By Cate Ambrose, President & Executive Director, LAVCA
I joined LAVCA and opened the office in New York in summer 2007, at a time when private equity investment in emerging markets was taking off. During my first month on the job, the credit crisis started unfolding in the US and I published a commentary on the risks for Latin America:
“In late July, as the panic in US credit markets spread to equities, veteran Latin American fund managers initially braced for the worse. Accustomed to sticking out unpredictable cycles of volatility and investor confidence in the past, they could only hope that strong macroeconomic fundamentals – high foreign reserves, low debt, booming exports, solid internal demand and stable inflation and interest rates in Brazil, Chile, Peru and Mexico – would make a difference this time around. In August, as the region’s stock markets tumbled from historic highs and then largely recovered, the broad consensus among analysts and the financial press was that Latin America was better positioned than in the past to weather an international financial crisis.” (Source: LAVCA 2007 Executive Briefing)
In the subsequent two years, international commitments to PE funds in the region slowed dramatically as institutional investors lacked liquidity and certainty to put capital to work through the crisis. But Latin American financial and credit markets avoided contagion, and in 2010 economies rebounded, with Brazilian GDP growth exceeding 7% .
By September of that year the cover of The Economist magazine was declaring “The Rise of Latin America”, and PE/VC fund closings in the region hit new records in 2010 and 2011.
In September 2018 it is clear that Latin American economies are still vulnerable to crises, although with the exception of Argentina the current turmoil is largely driven by domestic politics and threats to global trade, not weaknesses in financial markets or banking regulation. (Venezuela, which is in a humanitarian, political and economic crisis, has not been an investable market for private capital).
Today both the universe of investors and the deal opportunity in Latin America look different from a decade ago in important ways. While PE managers with 10-year fund terms are tasked with navigating currency volatility, Canadian pension plans, sovereign wealth funds and Chinese corporates have doubled down on the region in the midst of volatility. Today some of LAVCA’s most active members include CPPIB, CDPQ and OTPP from Canada, GIC and Temasek from Singapore, with China’s Fosun and Abu Dhabi’s Mubadala joining in 2018.
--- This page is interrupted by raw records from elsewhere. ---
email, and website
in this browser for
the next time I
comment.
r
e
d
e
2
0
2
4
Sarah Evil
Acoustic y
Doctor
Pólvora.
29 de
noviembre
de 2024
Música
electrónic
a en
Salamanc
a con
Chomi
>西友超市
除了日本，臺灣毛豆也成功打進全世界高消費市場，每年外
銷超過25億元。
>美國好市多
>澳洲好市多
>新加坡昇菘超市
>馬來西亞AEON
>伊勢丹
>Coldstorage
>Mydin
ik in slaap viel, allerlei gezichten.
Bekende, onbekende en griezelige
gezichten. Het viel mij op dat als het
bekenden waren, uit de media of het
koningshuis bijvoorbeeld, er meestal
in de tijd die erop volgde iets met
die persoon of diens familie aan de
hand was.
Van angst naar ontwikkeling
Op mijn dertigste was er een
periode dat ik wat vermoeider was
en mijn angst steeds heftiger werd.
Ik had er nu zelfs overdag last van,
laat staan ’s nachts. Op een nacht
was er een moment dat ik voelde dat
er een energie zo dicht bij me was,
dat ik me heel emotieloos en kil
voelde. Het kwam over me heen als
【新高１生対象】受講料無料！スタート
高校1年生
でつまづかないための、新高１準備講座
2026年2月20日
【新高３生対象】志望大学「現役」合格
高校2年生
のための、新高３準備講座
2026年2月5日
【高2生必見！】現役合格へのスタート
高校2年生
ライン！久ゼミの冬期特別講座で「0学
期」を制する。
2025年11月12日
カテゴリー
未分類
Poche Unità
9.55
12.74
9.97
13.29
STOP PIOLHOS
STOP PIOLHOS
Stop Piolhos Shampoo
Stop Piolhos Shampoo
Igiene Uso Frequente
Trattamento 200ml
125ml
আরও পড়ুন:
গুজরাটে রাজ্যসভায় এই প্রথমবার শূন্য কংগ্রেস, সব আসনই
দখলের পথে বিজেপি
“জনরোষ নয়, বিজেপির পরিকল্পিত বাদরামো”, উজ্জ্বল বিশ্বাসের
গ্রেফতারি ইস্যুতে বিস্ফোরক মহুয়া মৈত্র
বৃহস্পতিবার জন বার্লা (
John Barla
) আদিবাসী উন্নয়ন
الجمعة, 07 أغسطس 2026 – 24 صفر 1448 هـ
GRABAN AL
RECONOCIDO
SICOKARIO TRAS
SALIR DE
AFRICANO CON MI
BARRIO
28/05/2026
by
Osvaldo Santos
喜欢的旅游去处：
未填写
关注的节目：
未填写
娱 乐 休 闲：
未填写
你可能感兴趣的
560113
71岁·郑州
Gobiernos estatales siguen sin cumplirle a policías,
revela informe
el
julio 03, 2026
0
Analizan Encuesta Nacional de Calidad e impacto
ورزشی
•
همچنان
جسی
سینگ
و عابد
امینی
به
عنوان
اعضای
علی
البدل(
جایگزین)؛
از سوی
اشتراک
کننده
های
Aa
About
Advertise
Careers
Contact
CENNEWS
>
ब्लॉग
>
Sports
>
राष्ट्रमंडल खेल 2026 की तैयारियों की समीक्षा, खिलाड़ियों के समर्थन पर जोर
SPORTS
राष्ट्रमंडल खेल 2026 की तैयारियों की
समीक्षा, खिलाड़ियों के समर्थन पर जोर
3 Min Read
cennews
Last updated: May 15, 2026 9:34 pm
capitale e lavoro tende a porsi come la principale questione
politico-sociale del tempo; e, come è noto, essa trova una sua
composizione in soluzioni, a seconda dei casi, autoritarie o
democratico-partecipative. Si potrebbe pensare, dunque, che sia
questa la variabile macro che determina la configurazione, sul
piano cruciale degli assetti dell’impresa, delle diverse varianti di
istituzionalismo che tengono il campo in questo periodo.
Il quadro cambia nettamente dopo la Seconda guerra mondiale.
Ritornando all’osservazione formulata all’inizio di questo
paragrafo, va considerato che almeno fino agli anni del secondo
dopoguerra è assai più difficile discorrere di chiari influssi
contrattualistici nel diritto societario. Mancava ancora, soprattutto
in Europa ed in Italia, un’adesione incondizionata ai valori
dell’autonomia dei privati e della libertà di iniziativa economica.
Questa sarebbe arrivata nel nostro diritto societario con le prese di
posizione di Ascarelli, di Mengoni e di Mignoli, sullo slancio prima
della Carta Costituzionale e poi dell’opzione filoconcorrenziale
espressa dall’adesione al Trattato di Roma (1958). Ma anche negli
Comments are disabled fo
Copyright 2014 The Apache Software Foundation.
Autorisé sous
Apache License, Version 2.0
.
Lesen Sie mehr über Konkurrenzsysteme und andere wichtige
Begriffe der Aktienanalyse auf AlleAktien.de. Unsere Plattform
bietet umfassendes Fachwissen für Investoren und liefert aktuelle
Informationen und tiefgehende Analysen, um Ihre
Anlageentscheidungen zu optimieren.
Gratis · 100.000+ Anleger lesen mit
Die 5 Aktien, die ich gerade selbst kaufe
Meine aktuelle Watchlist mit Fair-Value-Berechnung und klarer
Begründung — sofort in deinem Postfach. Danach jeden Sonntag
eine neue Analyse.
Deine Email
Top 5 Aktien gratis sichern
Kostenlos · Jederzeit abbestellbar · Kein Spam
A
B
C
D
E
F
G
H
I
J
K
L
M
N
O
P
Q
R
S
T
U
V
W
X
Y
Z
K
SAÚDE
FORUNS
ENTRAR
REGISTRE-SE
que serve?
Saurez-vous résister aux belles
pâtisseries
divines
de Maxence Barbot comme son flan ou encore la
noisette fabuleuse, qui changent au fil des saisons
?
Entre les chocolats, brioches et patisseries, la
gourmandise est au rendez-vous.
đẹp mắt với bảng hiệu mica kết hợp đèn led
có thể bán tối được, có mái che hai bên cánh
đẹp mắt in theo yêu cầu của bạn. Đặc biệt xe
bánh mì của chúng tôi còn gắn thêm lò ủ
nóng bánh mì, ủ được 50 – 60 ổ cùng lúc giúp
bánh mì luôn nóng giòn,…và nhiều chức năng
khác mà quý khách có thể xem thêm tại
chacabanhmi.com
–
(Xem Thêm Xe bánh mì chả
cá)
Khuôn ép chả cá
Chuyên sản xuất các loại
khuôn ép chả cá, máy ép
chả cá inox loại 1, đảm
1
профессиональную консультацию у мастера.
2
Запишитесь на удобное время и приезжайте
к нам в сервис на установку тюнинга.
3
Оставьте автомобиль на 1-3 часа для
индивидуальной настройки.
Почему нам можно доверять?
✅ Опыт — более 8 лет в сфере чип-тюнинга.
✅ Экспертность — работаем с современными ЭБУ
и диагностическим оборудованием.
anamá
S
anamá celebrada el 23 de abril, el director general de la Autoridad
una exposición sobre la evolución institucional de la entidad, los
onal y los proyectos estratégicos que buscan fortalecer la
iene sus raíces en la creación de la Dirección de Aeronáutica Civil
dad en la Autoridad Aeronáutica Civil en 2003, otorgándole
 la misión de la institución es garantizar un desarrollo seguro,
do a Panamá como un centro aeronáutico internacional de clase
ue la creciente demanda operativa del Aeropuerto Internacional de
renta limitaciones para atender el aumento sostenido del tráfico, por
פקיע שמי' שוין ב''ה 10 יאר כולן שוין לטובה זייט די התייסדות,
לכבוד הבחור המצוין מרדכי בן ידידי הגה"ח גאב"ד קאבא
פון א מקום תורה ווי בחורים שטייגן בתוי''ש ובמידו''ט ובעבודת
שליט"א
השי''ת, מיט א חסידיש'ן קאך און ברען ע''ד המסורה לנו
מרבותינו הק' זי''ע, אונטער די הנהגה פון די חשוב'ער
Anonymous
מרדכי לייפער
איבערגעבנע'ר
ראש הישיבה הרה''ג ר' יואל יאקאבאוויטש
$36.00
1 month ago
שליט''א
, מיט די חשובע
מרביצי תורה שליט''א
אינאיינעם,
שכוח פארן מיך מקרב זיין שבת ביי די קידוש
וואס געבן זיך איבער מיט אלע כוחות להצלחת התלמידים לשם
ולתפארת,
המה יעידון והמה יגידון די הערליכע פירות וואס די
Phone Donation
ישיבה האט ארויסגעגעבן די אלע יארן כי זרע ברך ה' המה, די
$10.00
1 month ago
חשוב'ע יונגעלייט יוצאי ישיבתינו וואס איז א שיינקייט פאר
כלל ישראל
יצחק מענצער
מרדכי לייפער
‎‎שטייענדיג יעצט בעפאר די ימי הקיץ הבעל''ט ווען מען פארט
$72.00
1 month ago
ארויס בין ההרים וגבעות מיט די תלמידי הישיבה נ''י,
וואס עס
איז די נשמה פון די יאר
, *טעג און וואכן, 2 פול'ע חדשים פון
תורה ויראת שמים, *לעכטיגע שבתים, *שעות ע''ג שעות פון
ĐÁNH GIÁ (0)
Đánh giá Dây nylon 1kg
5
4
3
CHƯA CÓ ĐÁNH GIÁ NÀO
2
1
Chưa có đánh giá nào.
PE/VC fund managers active in the region today are making targeted bets on specific sectors rather than wagering on a macroeconomic growth story. Investments in clean tech and renewable energy are exploding, alongside real estate and infrastructure. Latin America is finally producing a wave of venture-backed unicorns across fintech, ecommerce, transportation and last mile delivery, and LAVCA’s dedicated Tech/VC platform has become one our most dynamic areas for growth.